### [Ausgewählter Auszug]
__________________________________________________
Die Ukraine an sich soll gestärkt werden, damit sie diesen Krieg gewinnen und Russland als Aggressor verlieren wird. Wir wollen Frieden und Stabilität in Europa. Aber dies wird nur dadurch erreicht, dass Russland diesen Krieg verliert und auch versteht, dass die Ziele auf militärischem Wege nicht mehr umzusetzen sind. Deswegen ist die militärische Hilfe an die Ukraine unabdingbar.

Die drei baltischen Staaten sollten gleichzeitig auch ihre Verteidigungsbudgets auf bis zu drei Prozent des Bruttoinlandsproduktes erhöhen. Das ist eine logische Entscheidung und auch ein Signal an Putin, dass wir viel mehr in unsere Verteidigung investieren und unsere Streitkräfte weiterhin stärken.

Dies reicht aber nicht aus. Wir müssen die Ostflanke der Nato weiterhin stärken, nämlich von der Ostsee bis zum Schwarzen Meer. Die baltischen Länder befinden sich in einer heiklen Situation. Deswegen wende ich mich an Herrn Bundeskanzler. Ich freue mich, dass Deutschland seine vorgeschobene Präsenz in Litauen und genauso ja auch in allen baltischen Ländern verstärken wird. Das freut mich außerordentlich. Doch diese Arbeit muss auch fortgesetzt werden. Die Verteidigung und die vorgeschobene Präsenz der Nato-Streitkräfte sollen weiterhin aufgebaut werden.

Wir unsererseits stärken unsere Streitkräfte und unsere Kampfbereitschaft. Doch dazu brauchen wir etwas mehr Zeit. Wir brauchen mehr Zeit auch für unsere Verteidigung, weil wir als erste den Feind abwehren würden, während wir die die Unterstützung unserer Verbündeten weiterhin erwarteten. Das heißt, dass wir solidarisch handeln müssen. Nicht nur die baltischen Länder und nicht nur Europa, sondern die ganze Nato soll Solidarität bezeugen, gemeinsam handeln und sich nicht einschüchtern lassen. Wir müssen uns in militärischer Hinsicht und auch wirtschaftlich weiterhin stärken, damit unsere Kinder und Enkelkinder keine Angst vor einem fremden Land und vor einer Aggression haben.

Vielen Dank.

Kallas: Sehr geehrter Herr Gitanas Nausėda, sehr geehrter Herr Olaf Scholz, vielen Dank für Ihre Gastfreundschaft. Wir schätzen jede Möglichkeit, um unsere gemeinsame Situation und Sicherheit genauer zu besprechen.

Vielen Dank an Deutschland für die historische Entscheidung, die Militärausgaben zu erhöhen. Historisch gesehen: Wenn ein starkes Deutschland präsent ist, dann wird auch die Sicherheit Europas sichergestellt.
__________________________________________________
### [Angezeigte Einträge]
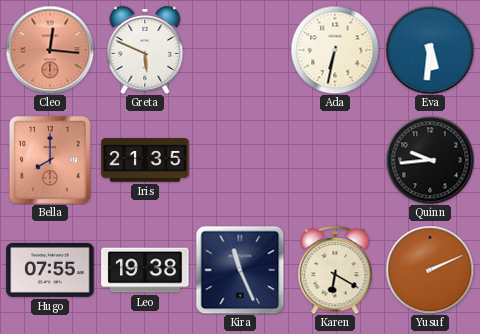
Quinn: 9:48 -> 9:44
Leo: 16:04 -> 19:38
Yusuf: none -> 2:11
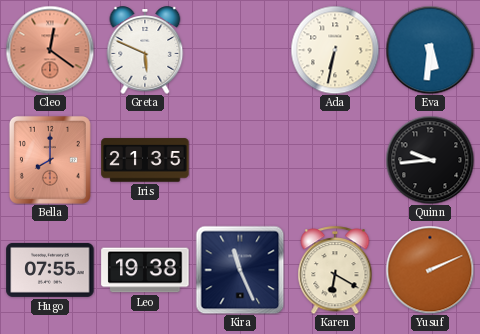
Cleo: 12:16 -> 12:21
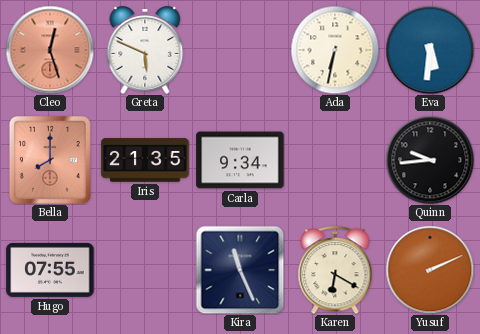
Cleo: 12:21 -> 12:27
Carla: none -> 9:34
Leo: 19:38 -> none
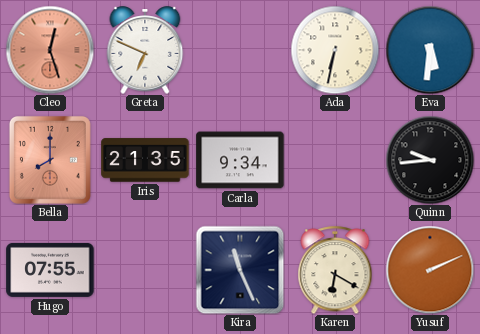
Greta: 5:49 -> 6:49
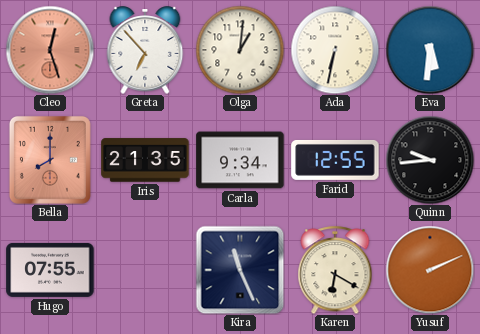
Greta: 6:49 -> 6:53
Olga: none -> 1:01
Farid: none -> 12:55
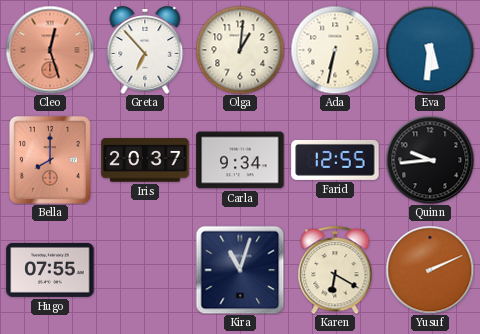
Iris: 21:35 -> 20:37
Kira: 11:26 -> 11:03
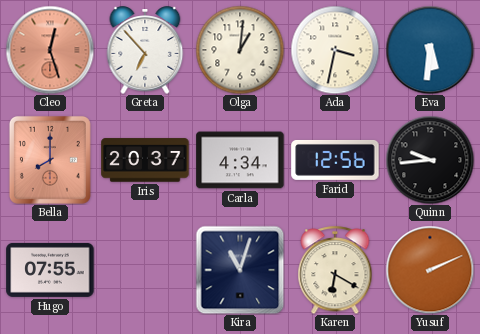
Ada: 6:32 -> 3:32
Carla: 9:34 -> 4:34
Farid: 12:55 -> 12:56
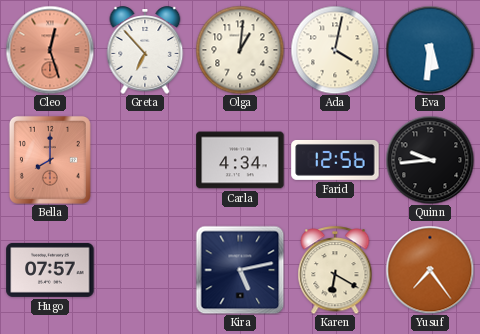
Ada: 3:32 -> 4:02
Iris: 20:37 -> none
Hugo: 07:55 -> 07:57
Kira: 11:03 -> 5:13
Yusuf: 2:11 -> 7:24
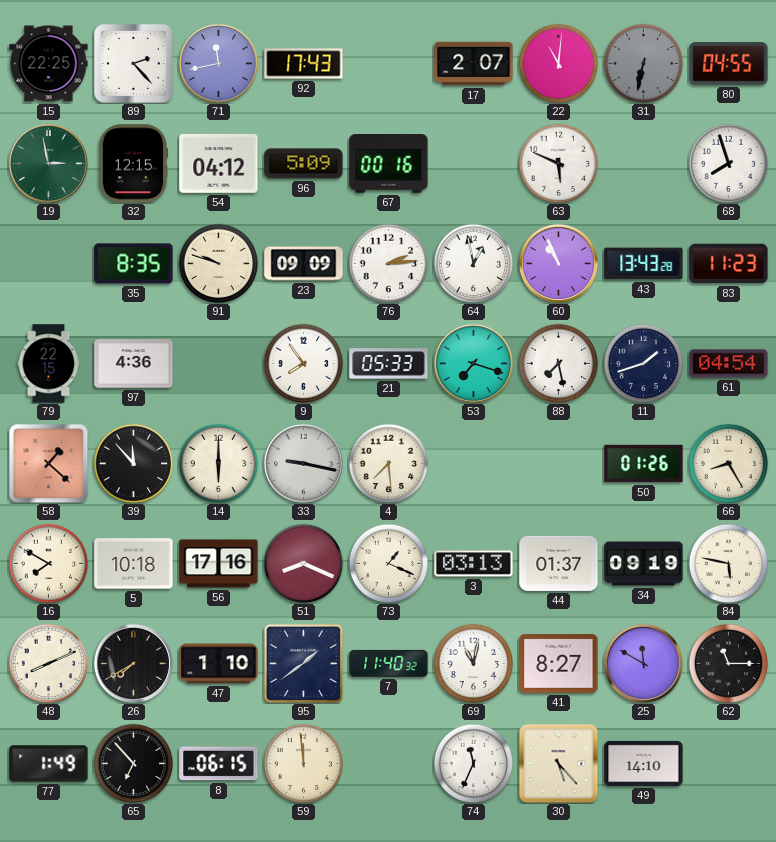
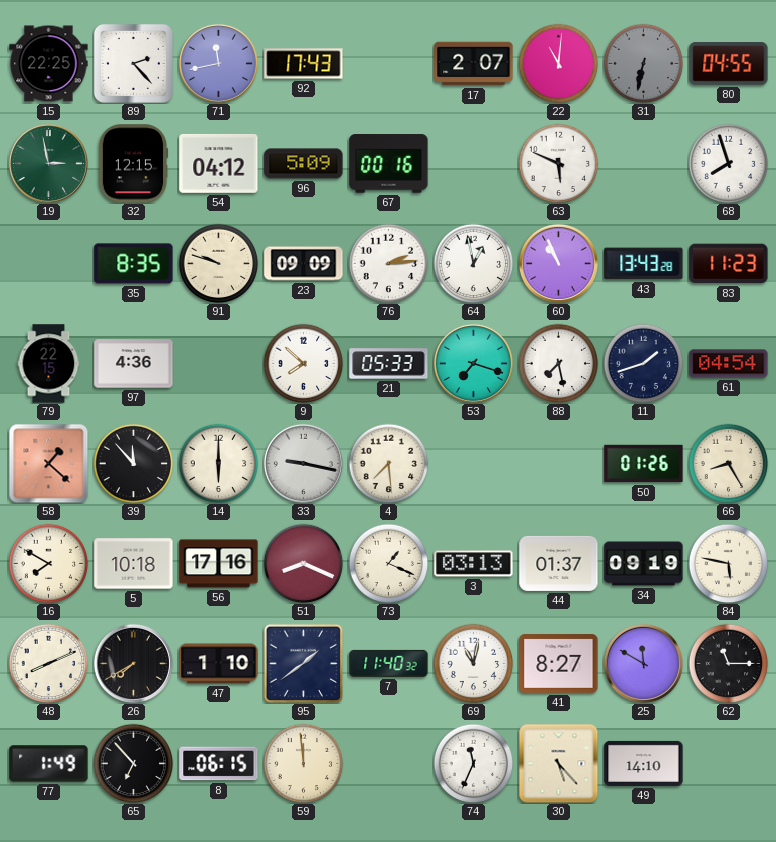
9: 7:54 -> 7:52
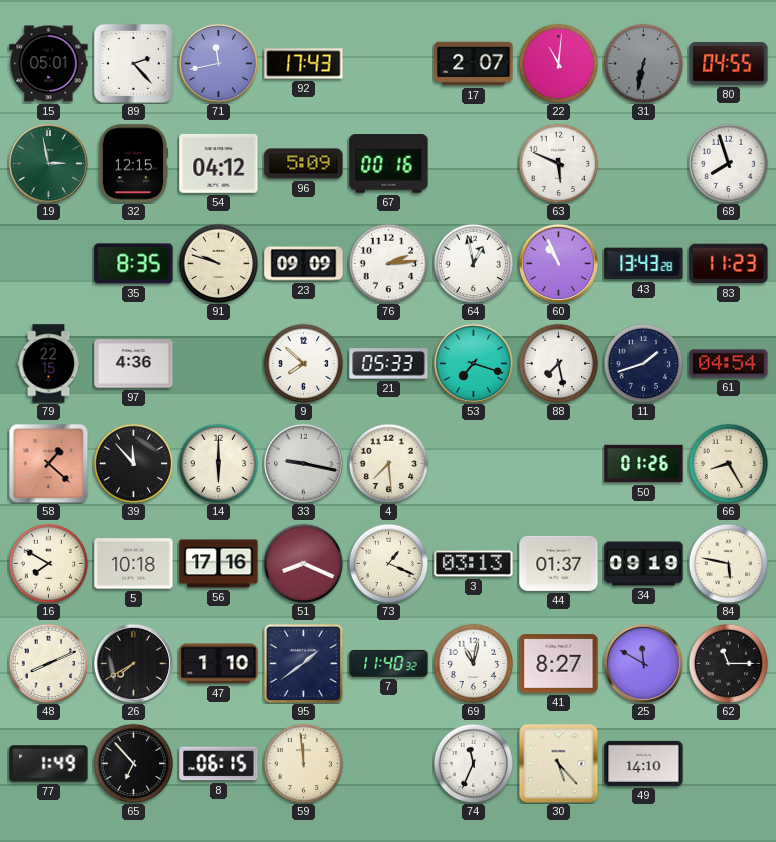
15: 22:25 -> 05:01
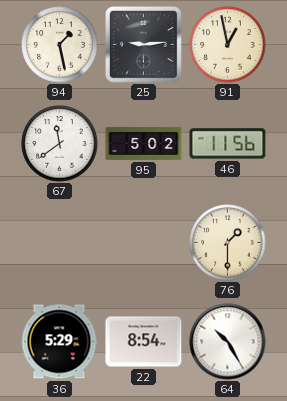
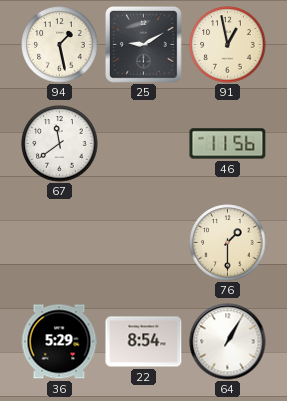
25: 9:14 -> 9:10
95: 5:02 -> none
64: 10:25 -> 1:05
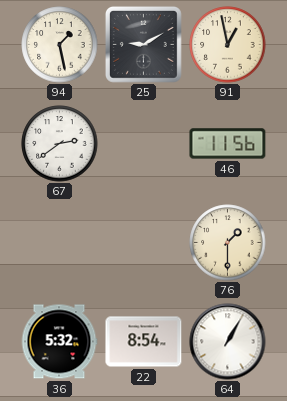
67: 11:39 -> 2:39
36: 5:29 -> 5:32
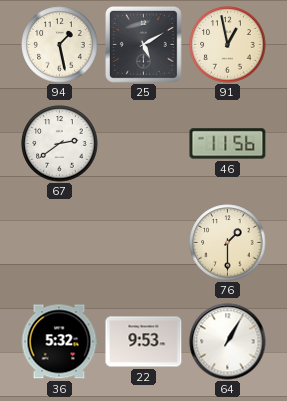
25: 9:10 -> 5:10
22: 8:54 -> 9:53
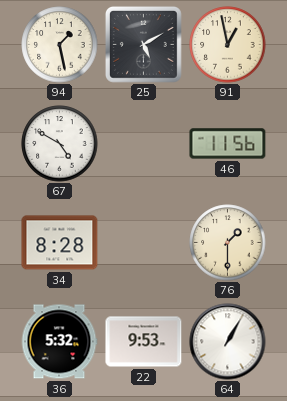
67: 2:39 -> 4:50
34: none -> 8:28
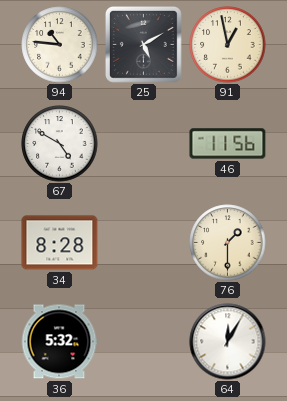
94: 1:28 -> 10:46
22: 9:53 -> none
64: 1:05 -> 12:05
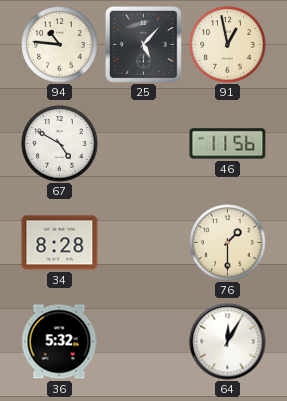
25: 5:10 -> 5:07
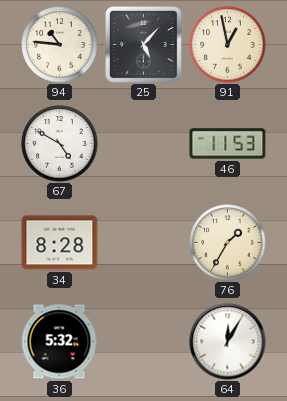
46: 11:56 -> 11:53
76: 1:30 -> 1:35
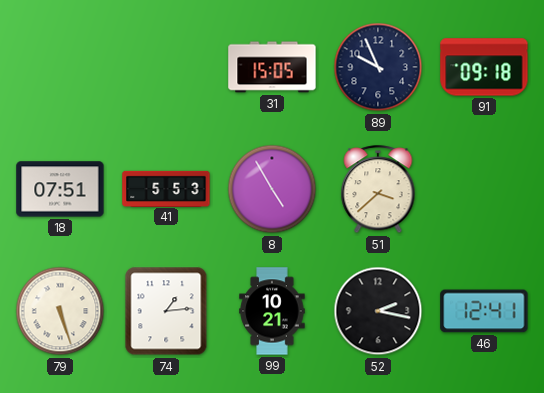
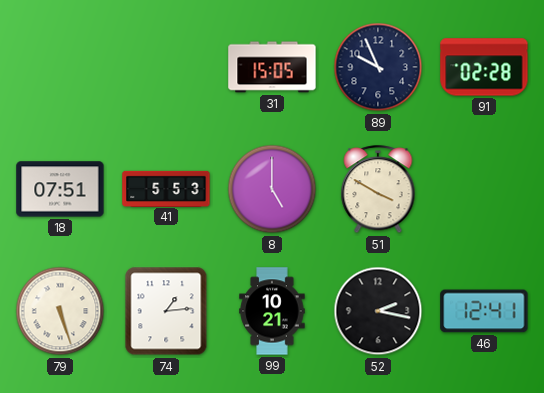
91: 09:18 -> 02:28
8: 4:55 -> 5:00
51: 3:38 -> 3:50
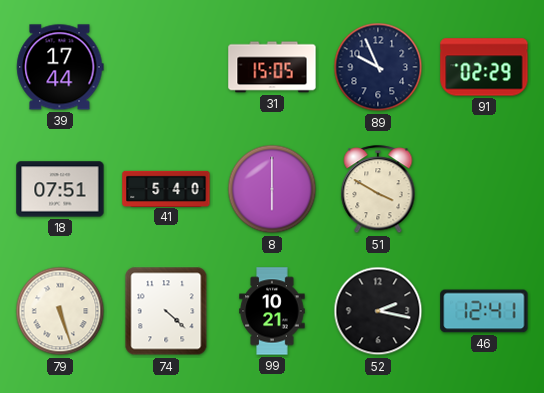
39: none -> 17:44
91: 02:28 -> 02:29
41: 5:53 -> 5:40
8: 5:00 -> 6:00
74: 1:14 -> 4:22
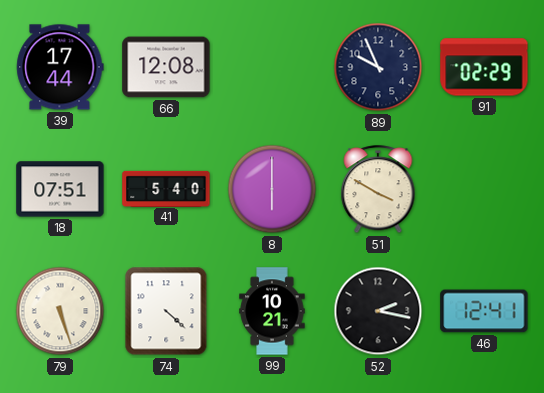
66: none -> 12:08
31: 15:05 -> none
__________________________________________________
### [Zu bearbeiten]
A. Warum ist die militärische Hilfe an die Ukraine laut dem Auszug aus der Rede zur Sicherheit im Baltikum unabdingbar? Antworten Sie in ein bis drei Sätzen.
B. Greifen Sie den Auszug aus der Rede zur Sicherheit im Baltikum nach seinem letzten Satz auf und führen Sie ihn weiter.

### [Lösungen zu Aufgaben]
A. Frieden und Stabilität in Europa werden nur erreicht, wenn Russland diesen Krieg verliert und versteht, dass seine Ziele auf militärischem Wege nicht mehr umzusetzen sind. Deshalb soll die Ukraine gestärkt werden, damit sie den Krieg gewinnt.

B.
In drei Wochen haben wir ein Gipfeltreffen im Madrid, nämlich im Rahmen der Nato, und es ist sehr wichtig, dass innerhalb dieses Treffens bestimmte Entscheidungen getroffen werden, nämlich zur Sicherung der Ostflanke. Die strategischen Ziele Russlands sind nach wie vor die gleichen, und es ist kaum zu prognostizieren, was Russland in der Zukunft unternimmt. Wir müssen aber deutlich zeigen, dass die Nato bereit ist, jeden Zentimeter unseres Landes zu verteidigen, damit Russland und andere Aggressoren abgeschreckt werden.

Wir haben auch bestimmte Maßnahmen eingeleitet, um unsere Streitkräfte zu stärken. Estland, Lettland und Litauen haben ihre Militärausgaben bis auf 2,5 Prozent des Bruttoinlandsproduktes erhöht, und wir freuen uns, dass Deutschland das Gleiche entschieden hat.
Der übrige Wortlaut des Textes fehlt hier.